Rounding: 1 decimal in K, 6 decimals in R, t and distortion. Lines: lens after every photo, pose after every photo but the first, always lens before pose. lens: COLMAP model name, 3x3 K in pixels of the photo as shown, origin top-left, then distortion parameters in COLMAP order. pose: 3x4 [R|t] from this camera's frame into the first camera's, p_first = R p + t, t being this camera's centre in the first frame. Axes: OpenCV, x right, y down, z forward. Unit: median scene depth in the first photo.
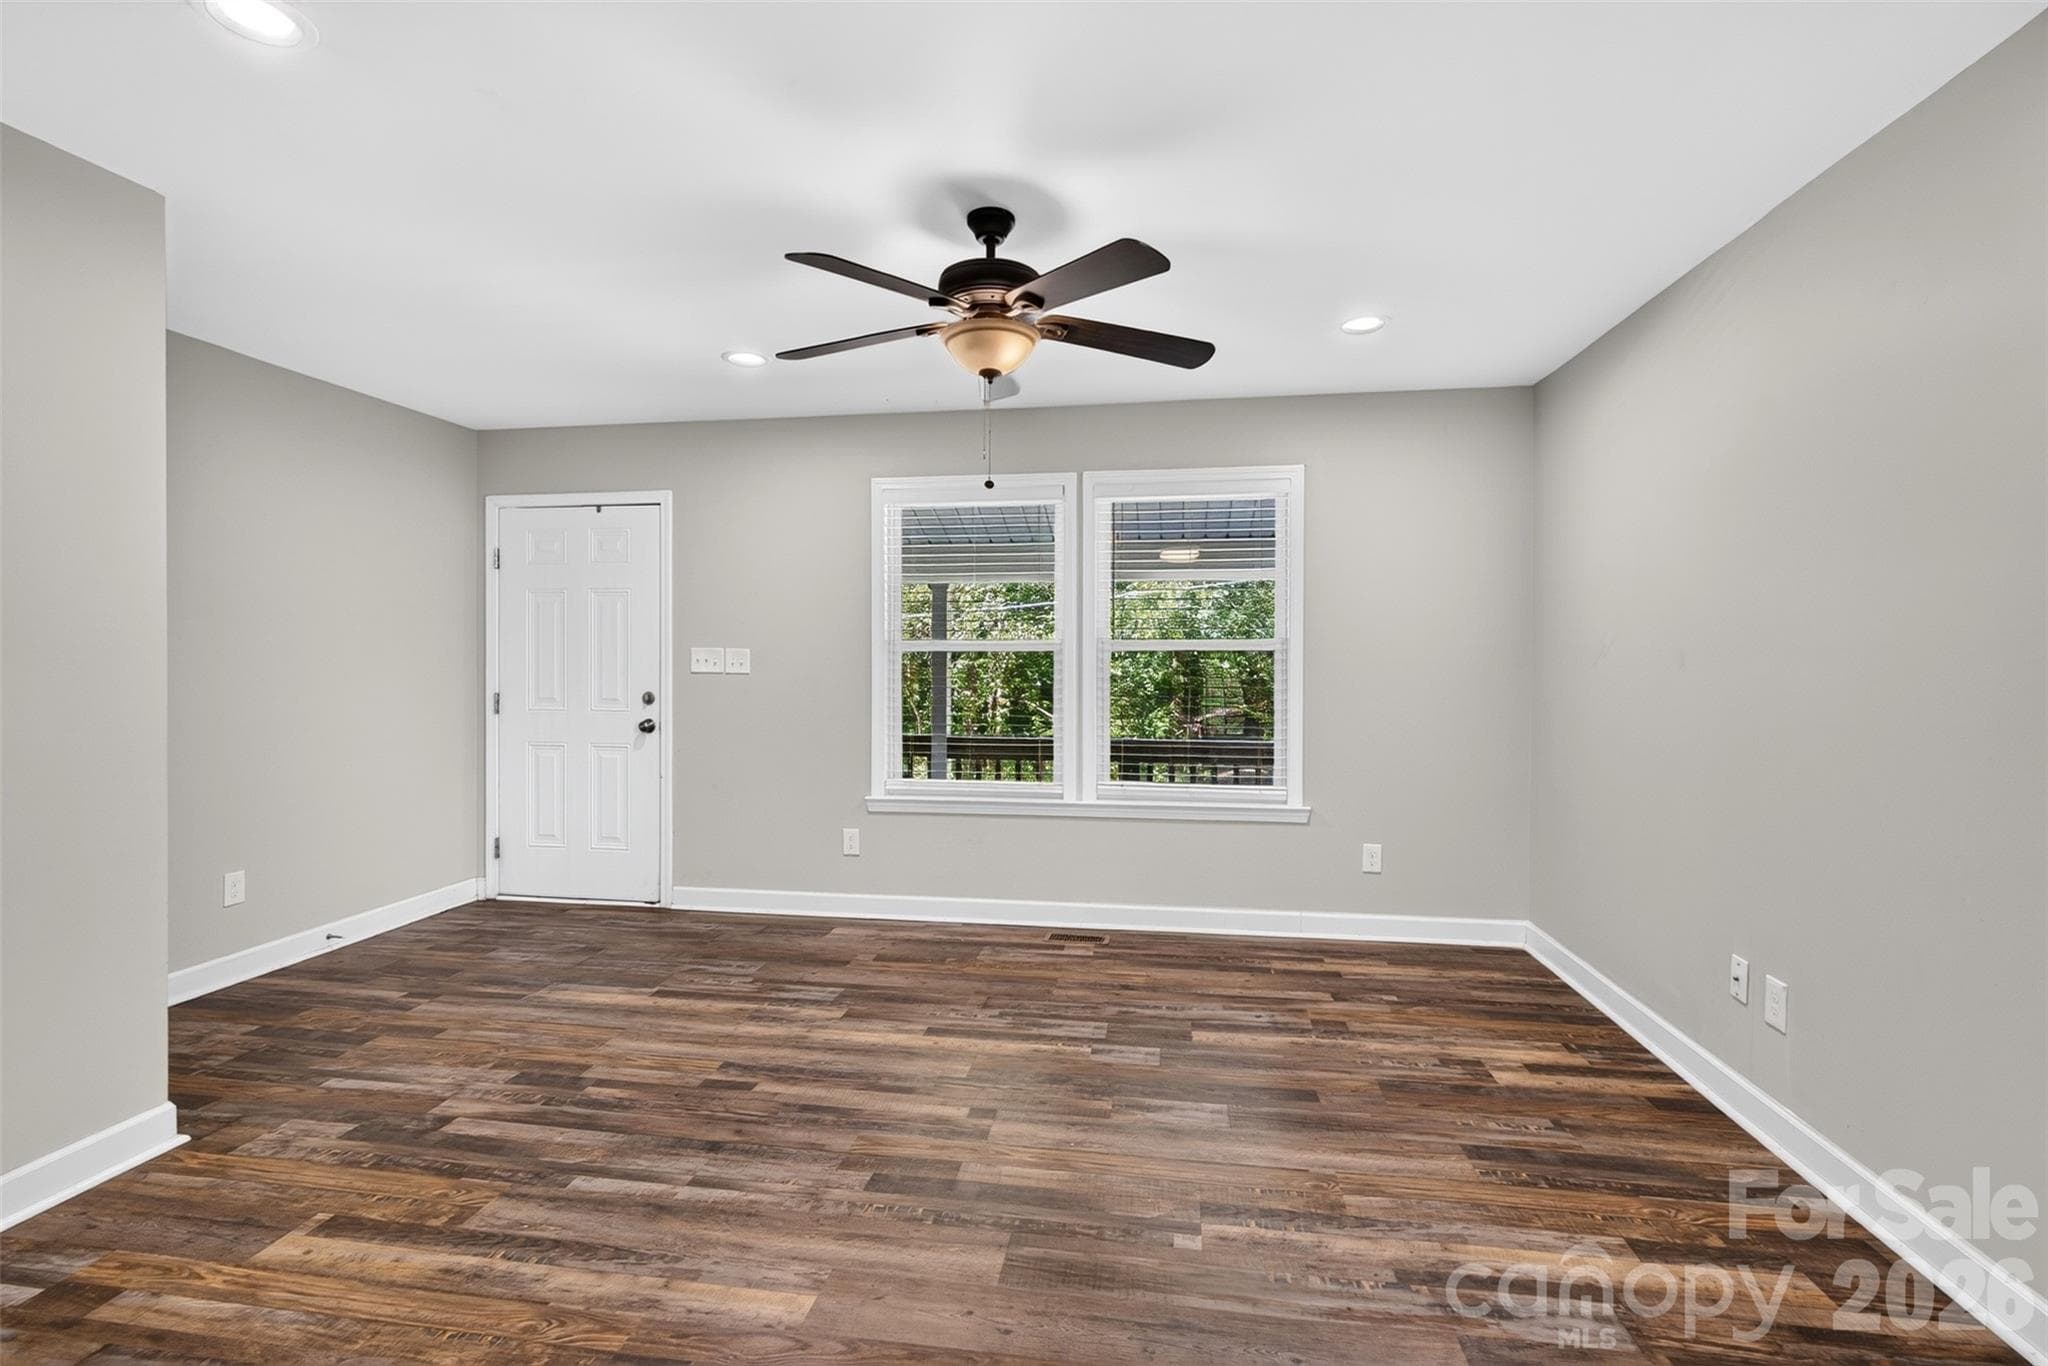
lens RADIAL K [[932.0, 0, 1029.2], [0, 932.0, 674.1], [0, 0, 1]] dist [-0.005739, 0.003035]
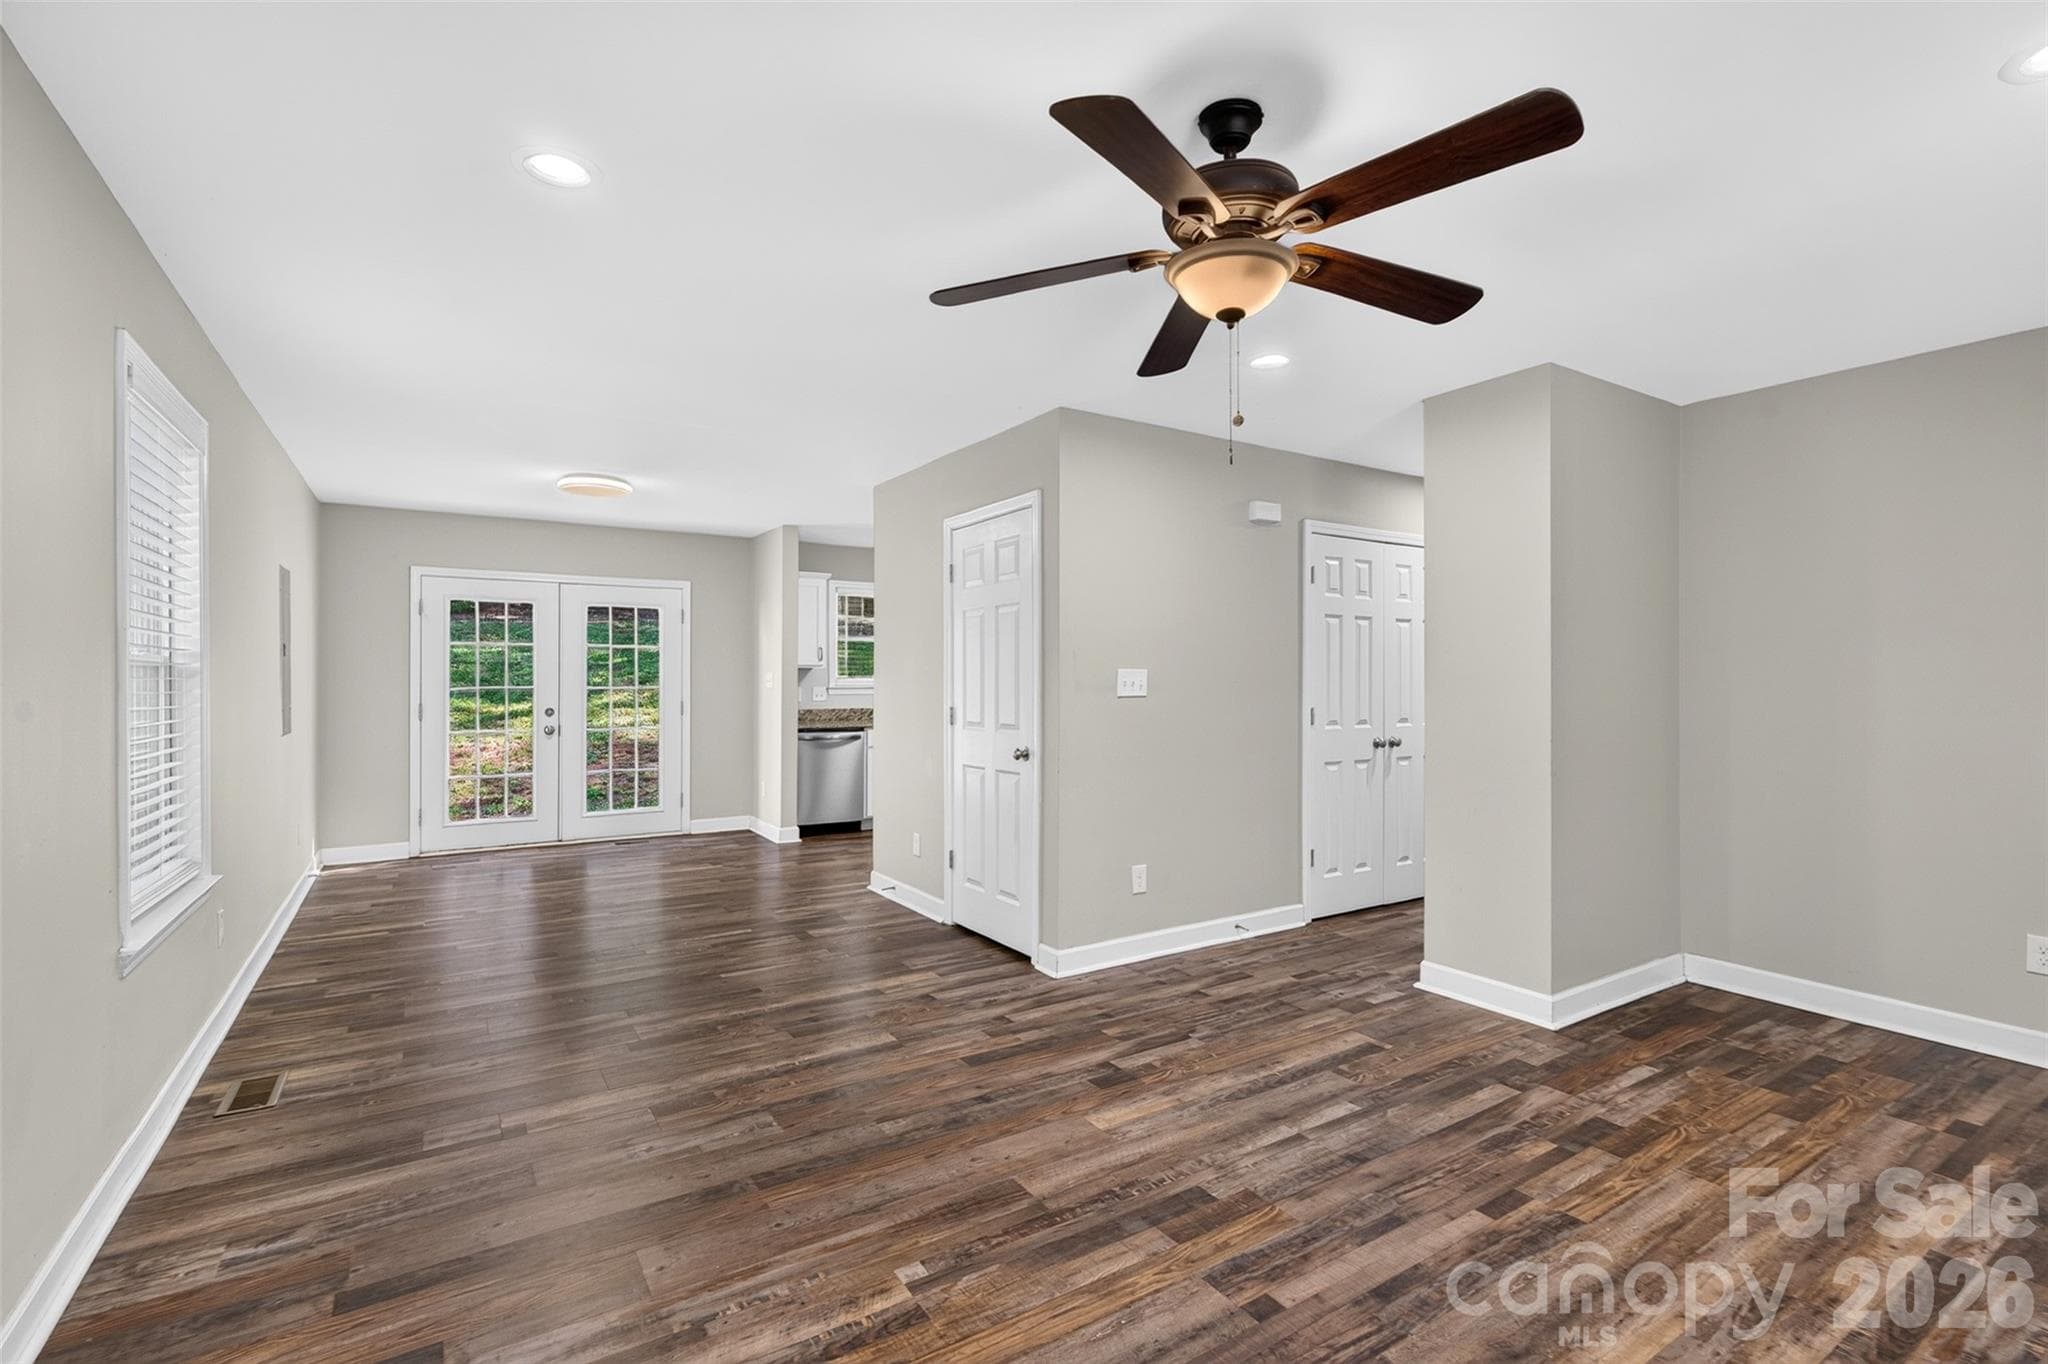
lens RADIAL K [[932.0, 0, 1027.2], [0, 932.0, 677.7], [0, 0, 1]] dist [-0.005739, 0.003035]
pose [[-0.750294, -0.004266, -0.661091, 0.705180], [-0.015608, 0.999815, 0.011262, -0.035677], [0.660920, 0.018768, -0.750221, 1.736928]]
□ □ □ □
> _ABOUT THIS TASK_:
Present the lines for all of the material above as a numbered list with no blank lines, and leave the pictures out of your answer.

> _RESPONSE AREA_:
1. Rounding: 1 decimal in K, 6 decimals in R, t and distortion. Lines: lens after every photo, pose after every photo but the first, always lens before pose. lens: COLMAP model name, 3x3 K in pixels of the photo as shown, origin top-left, then distortion parameters in COLMAP order. pose: 3x4 [R|t] from this camera's frame into the first camera's, p_first = R p + t, t being this camera's centre in the first frame. Axes: OpenCV, x right, y down, z forward. Unit: median scene depth in the first photo.
2. lens RADIAL K [[932.0, 0, 1029.2], [0, 932.0, 674.1], [0, 0, 1]] dist [-0.005739, 0.003035]
3. lens RADIAL K [[932.0, 0, 1027.2], [0, 932.0, 677.7], [0, 0, 1]] dist [-0.005739, 0.003035]
4. pose [[-0.750294, -0.004266, -0.661091, 0.705180], [-0.015608, 0.999815, 0.011262, -0.035677], [0.660920, 0.018768, -0.750221, 1.736928]]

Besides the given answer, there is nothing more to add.